- [ACTIVITY]
Tally the lines containing "Whether" in this data. Respond with the tally alone.

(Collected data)
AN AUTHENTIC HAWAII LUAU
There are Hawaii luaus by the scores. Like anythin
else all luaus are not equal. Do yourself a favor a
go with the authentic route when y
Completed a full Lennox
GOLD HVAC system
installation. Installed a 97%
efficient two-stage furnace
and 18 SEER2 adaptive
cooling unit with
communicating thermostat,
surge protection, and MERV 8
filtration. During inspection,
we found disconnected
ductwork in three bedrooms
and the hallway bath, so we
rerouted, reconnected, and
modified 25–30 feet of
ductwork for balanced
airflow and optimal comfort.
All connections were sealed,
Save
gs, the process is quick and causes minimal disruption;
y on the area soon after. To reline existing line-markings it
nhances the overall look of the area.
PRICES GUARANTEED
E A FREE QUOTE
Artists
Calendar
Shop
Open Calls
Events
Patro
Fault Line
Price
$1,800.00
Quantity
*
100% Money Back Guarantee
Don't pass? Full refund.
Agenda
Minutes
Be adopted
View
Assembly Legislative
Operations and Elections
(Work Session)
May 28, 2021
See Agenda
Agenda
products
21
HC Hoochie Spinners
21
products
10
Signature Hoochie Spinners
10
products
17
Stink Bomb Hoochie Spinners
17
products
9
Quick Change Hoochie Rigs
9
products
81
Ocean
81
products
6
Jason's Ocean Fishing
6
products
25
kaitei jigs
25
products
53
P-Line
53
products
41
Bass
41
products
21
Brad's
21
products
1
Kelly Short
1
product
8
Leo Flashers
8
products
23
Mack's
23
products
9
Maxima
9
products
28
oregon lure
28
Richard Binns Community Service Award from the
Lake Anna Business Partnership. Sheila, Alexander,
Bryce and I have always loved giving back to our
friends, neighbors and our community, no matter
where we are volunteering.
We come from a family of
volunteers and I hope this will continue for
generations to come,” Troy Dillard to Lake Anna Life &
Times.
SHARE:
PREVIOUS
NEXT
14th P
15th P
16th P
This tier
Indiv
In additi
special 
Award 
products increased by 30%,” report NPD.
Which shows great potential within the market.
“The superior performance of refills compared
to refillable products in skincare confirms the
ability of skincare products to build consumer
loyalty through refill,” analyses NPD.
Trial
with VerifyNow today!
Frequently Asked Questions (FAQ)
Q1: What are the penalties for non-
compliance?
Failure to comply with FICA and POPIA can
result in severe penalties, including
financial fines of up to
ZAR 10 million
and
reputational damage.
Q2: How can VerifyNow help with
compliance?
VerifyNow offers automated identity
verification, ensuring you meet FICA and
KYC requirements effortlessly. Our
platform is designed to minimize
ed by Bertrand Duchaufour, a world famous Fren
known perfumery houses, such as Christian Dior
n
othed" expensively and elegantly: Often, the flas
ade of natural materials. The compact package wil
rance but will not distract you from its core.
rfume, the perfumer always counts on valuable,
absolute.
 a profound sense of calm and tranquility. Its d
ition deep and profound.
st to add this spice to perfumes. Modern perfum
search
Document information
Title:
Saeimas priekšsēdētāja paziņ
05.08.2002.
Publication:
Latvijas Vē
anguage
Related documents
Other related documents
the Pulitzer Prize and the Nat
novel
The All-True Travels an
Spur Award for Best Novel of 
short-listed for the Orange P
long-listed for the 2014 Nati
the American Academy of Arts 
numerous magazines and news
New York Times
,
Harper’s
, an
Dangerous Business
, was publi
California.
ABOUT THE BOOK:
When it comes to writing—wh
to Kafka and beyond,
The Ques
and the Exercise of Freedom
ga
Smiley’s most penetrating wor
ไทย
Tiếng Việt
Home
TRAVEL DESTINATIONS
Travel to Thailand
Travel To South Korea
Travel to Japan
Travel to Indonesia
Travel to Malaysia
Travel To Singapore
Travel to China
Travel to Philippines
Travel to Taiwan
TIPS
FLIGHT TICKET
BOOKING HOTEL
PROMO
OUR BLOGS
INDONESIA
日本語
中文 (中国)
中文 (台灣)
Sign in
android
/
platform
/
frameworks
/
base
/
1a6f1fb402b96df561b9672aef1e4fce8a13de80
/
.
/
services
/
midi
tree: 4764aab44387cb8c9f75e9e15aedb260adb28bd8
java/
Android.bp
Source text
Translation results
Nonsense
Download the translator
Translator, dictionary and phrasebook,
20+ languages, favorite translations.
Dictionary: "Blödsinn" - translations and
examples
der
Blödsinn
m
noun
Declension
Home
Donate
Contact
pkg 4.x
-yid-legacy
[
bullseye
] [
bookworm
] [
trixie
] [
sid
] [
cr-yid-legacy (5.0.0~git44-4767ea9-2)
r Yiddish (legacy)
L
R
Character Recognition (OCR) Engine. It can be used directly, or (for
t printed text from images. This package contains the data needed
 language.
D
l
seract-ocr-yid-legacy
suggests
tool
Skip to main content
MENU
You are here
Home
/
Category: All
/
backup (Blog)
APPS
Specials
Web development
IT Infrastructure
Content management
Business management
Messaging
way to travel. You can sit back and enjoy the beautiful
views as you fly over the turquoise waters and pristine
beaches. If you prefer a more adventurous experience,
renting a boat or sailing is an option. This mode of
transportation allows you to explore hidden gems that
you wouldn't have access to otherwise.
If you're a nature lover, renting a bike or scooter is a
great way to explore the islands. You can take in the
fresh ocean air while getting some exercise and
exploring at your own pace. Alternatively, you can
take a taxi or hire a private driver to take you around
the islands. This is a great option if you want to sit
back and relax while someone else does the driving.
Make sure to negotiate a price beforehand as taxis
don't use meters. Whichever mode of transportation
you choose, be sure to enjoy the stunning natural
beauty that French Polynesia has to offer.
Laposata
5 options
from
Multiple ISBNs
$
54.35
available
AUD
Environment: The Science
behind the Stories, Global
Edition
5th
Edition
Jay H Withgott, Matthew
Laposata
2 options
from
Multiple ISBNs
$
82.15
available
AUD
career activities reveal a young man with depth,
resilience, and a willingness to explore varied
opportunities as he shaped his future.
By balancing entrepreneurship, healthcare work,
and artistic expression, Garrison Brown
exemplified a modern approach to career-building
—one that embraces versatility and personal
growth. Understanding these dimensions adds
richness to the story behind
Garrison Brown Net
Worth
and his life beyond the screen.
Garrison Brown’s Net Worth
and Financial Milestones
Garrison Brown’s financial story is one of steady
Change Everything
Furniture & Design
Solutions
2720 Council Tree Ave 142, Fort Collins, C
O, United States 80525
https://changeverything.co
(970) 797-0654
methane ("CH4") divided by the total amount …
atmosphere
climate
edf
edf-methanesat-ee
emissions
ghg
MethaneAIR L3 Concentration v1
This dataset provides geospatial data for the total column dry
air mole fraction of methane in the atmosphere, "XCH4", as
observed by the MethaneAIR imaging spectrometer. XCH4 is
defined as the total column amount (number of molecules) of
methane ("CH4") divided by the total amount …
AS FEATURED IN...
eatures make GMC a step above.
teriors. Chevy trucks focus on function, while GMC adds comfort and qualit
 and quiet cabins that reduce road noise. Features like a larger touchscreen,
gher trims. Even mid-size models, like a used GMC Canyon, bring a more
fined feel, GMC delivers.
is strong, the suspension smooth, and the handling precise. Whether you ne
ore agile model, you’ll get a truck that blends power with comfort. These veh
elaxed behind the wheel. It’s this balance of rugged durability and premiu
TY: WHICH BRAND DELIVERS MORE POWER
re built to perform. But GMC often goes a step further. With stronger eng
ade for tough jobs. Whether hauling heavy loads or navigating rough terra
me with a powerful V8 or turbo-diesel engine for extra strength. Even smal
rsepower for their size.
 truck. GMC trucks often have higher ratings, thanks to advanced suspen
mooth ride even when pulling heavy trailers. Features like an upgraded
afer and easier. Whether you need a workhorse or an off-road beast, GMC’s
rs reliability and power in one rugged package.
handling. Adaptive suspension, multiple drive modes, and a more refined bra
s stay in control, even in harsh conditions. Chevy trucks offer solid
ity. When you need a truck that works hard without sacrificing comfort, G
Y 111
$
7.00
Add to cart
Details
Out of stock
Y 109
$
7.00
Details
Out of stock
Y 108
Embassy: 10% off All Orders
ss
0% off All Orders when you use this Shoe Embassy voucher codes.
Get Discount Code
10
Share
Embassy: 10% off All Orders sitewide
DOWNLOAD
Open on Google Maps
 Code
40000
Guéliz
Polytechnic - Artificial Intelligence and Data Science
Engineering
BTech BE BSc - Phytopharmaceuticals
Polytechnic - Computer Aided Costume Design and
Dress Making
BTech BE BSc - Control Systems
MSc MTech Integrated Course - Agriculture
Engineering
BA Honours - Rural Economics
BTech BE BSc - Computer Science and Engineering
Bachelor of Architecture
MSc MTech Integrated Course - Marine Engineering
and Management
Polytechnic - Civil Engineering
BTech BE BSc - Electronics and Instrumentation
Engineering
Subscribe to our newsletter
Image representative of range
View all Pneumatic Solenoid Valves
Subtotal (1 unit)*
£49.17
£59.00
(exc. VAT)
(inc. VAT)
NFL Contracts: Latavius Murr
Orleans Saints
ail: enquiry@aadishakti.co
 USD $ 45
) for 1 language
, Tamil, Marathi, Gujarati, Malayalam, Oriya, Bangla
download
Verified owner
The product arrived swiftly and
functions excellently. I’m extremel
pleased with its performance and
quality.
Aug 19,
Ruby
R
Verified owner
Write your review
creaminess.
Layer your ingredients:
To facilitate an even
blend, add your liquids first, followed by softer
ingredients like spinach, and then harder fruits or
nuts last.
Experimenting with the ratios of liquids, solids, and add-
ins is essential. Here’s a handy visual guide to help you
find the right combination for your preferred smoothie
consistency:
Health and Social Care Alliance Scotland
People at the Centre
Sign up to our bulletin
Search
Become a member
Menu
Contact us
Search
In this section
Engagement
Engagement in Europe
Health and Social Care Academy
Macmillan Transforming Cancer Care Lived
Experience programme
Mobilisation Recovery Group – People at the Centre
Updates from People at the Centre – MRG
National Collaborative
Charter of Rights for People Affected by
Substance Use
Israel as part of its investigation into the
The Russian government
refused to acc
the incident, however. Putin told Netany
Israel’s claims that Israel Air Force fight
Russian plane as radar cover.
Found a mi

- [SOLVED PROBLEM]
3